- [Your goal]:
If "Right" shows up in a line of the material, return that line.

- [Exercise inputs]:
----

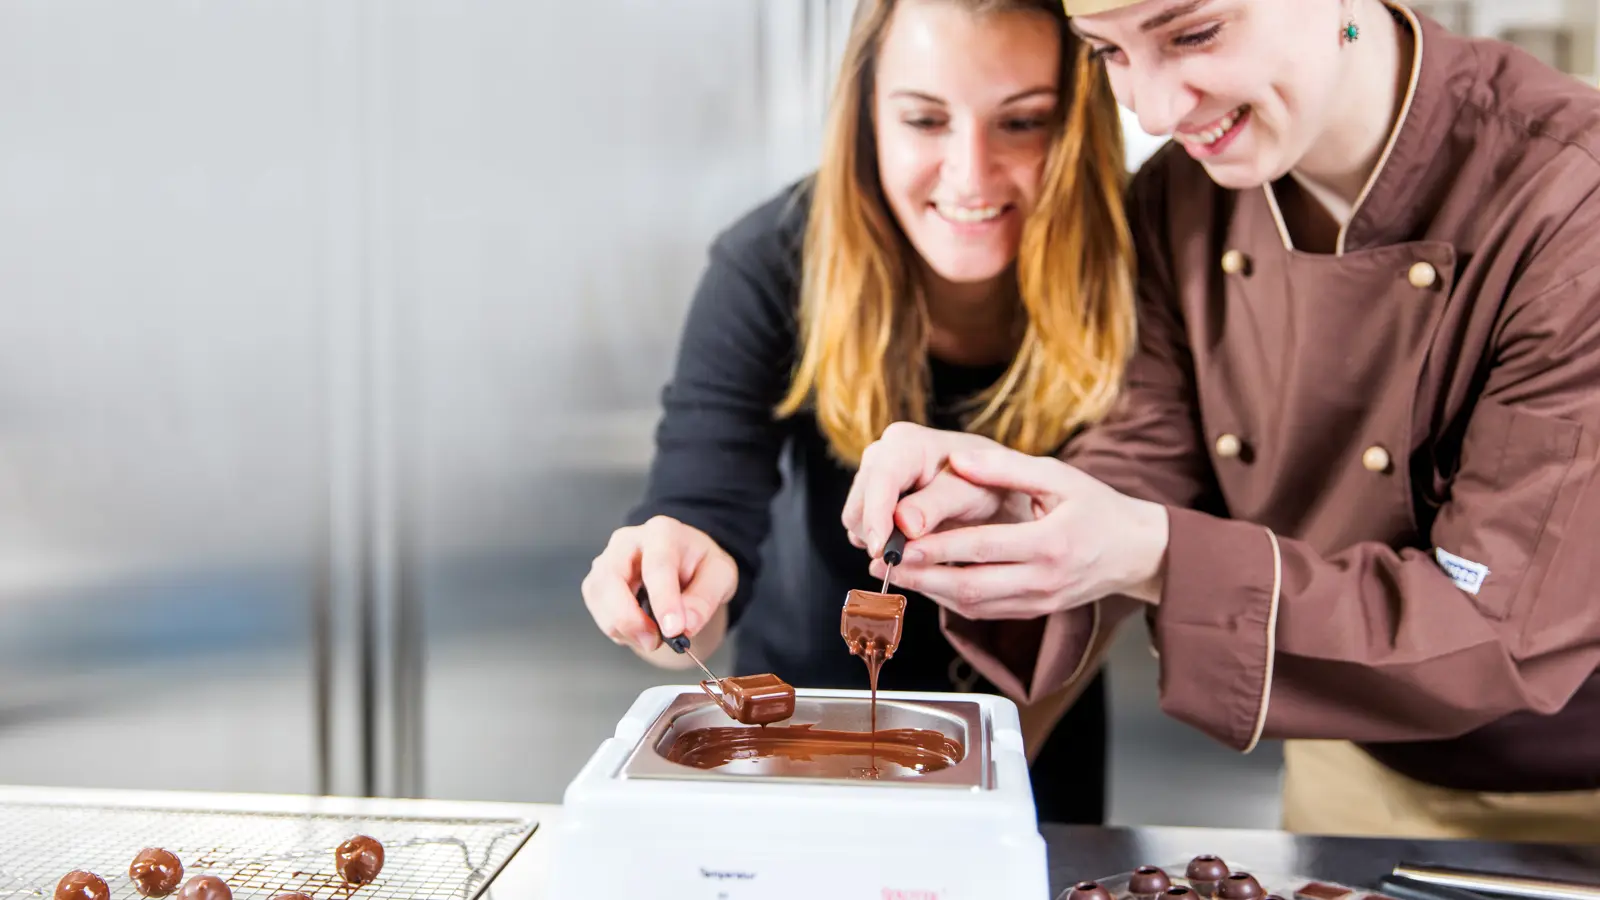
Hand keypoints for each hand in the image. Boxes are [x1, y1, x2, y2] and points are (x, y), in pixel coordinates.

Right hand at [581, 516, 737, 657]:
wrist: (684, 563)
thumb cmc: (699, 565)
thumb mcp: (721, 575)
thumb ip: (706, 599)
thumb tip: (686, 625)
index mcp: (663, 533)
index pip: (657, 566)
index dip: (664, 600)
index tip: (674, 629)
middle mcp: (627, 542)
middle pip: (612, 577)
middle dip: (630, 618)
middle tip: (655, 642)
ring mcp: (607, 560)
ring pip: (599, 596)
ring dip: (623, 627)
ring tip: (653, 639)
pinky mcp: (597, 582)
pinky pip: (597, 610)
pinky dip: (617, 629)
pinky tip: (639, 630)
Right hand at [841, 421, 1006, 556]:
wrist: (990, 488)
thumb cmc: (986, 486)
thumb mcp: (971, 494)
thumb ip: (937, 505)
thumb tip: (903, 525)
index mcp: (906, 443)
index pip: (880, 480)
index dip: (876, 516)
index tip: (882, 550)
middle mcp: (881, 455)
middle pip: (858, 505)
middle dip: (878, 535)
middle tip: (910, 557)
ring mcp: (872, 477)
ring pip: (855, 521)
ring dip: (880, 542)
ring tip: (918, 547)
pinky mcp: (870, 500)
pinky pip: (861, 530)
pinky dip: (881, 543)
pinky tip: (910, 544)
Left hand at [866, 447, 1169, 618]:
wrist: (1138, 551)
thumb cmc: (1097, 506)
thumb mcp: (1058, 476)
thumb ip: (1006, 467)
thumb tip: (959, 460)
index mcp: (1051, 543)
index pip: (983, 548)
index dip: (939, 547)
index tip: (902, 541)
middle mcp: (1044, 580)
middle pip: (972, 586)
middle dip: (924, 576)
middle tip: (886, 563)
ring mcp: (1040, 602)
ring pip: (974, 606)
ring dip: (932, 592)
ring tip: (897, 574)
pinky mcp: (1036, 612)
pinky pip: (986, 613)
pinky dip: (953, 601)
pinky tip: (929, 583)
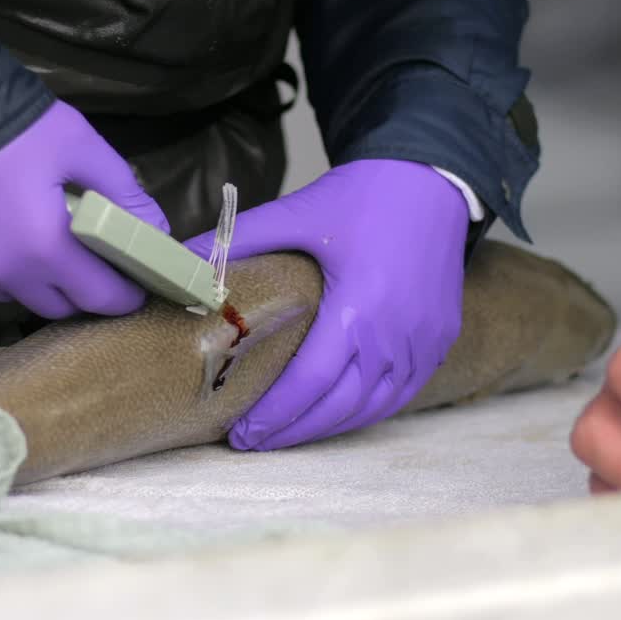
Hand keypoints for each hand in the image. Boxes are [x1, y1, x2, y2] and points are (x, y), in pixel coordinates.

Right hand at [0, 100, 169, 319]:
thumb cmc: (6, 124)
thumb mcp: (78, 145)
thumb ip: (123, 192)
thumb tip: (155, 229)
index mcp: (45, 248)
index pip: (100, 298)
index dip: (124, 294)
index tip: (133, 284)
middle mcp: (1, 273)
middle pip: (56, 305)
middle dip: (78, 288)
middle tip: (84, 256)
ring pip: (11, 294)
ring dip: (28, 277)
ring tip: (28, 235)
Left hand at [185, 159, 468, 450]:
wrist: (432, 177)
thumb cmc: (364, 196)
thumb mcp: (297, 212)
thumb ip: (237, 240)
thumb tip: (179, 261)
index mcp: (358, 307)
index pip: (311, 382)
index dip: (275, 414)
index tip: (242, 433)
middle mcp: (396, 334)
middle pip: (341, 405)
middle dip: (294, 431)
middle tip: (254, 442)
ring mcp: (424, 340)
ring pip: (374, 406)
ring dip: (330, 427)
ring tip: (290, 434)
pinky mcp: (441, 337)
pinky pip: (404, 390)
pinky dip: (368, 409)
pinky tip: (338, 413)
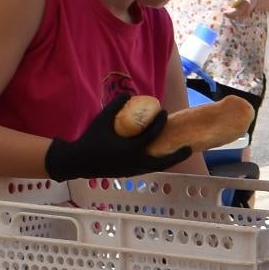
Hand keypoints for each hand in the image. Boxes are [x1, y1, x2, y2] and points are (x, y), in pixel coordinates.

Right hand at [41, 93, 196, 181]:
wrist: (79, 161)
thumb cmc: (91, 138)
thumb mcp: (102, 119)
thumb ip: (116, 105)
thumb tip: (131, 94)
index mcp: (130, 149)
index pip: (152, 135)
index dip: (160, 123)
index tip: (165, 112)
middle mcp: (135, 163)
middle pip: (163, 161)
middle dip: (178, 155)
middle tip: (189, 147)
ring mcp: (133, 171)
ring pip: (157, 167)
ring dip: (169, 161)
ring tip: (180, 154)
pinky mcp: (130, 175)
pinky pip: (149, 169)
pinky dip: (157, 163)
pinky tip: (161, 156)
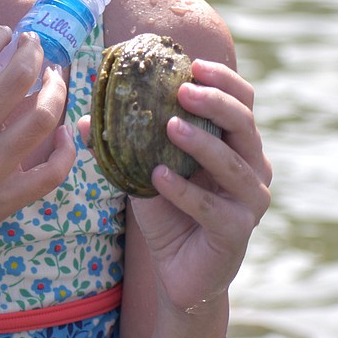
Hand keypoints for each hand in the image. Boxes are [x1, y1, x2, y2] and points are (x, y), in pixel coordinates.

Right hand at [0, 26, 75, 260]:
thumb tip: (0, 72)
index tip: (7, 34)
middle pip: (19, 75)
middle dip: (34, 52)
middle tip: (36, 47)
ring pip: (44, 116)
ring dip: (56, 90)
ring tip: (54, 80)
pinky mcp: (7, 197)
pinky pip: (52, 170)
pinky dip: (66, 149)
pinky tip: (64, 135)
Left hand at [79, 59, 270, 312]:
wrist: (179, 273)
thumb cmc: (168, 213)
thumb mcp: (142, 172)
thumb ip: (121, 145)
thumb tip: (84, 117)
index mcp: (236, 145)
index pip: (242, 101)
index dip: (222, 80)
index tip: (191, 64)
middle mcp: (253, 167)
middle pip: (245, 123)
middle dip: (215, 102)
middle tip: (182, 90)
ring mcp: (250, 201)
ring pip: (234, 163)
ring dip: (201, 142)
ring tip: (169, 125)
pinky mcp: (236, 232)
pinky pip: (212, 207)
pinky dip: (185, 190)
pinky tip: (159, 176)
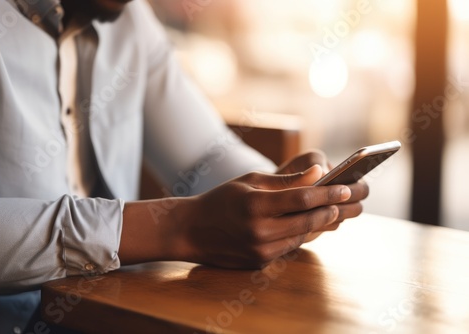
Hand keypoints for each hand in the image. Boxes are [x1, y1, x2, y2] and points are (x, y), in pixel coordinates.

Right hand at [176, 165, 365, 268]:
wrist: (192, 230)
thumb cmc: (221, 199)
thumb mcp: (250, 181)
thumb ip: (286, 180)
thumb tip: (318, 173)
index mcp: (256, 205)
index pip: (303, 199)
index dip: (328, 193)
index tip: (345, 188)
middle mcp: (259, 231)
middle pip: (308, 221)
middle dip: (329, 209)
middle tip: (343, 200)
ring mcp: (260, 250)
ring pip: (302, 236)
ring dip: (317, 223)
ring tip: (327, 210)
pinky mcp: (259, 262)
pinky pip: (288, 247)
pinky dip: (299, 234)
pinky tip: (303, 224)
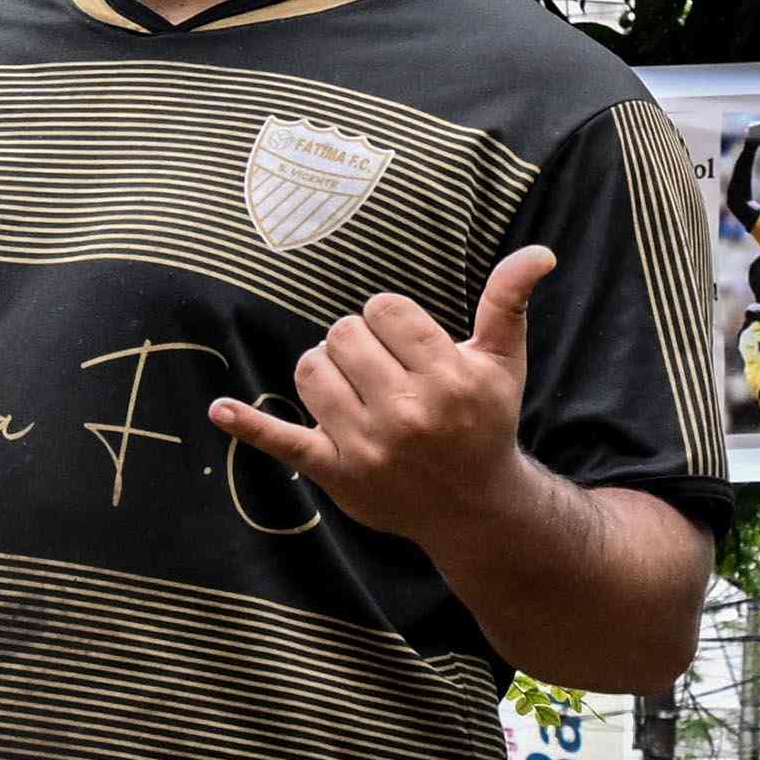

----

- [Task response]:
Right hand at [581, 516, 737, 657]:
Right hand at [841, 421, 1006, 556]:
Right hand at [0, 100, 169, 319]:
Right hand at [41, 93, 196, 181]:
Right hand at [0, 26, 75, 260]:
Right hand at [176, 165, 365, 268]:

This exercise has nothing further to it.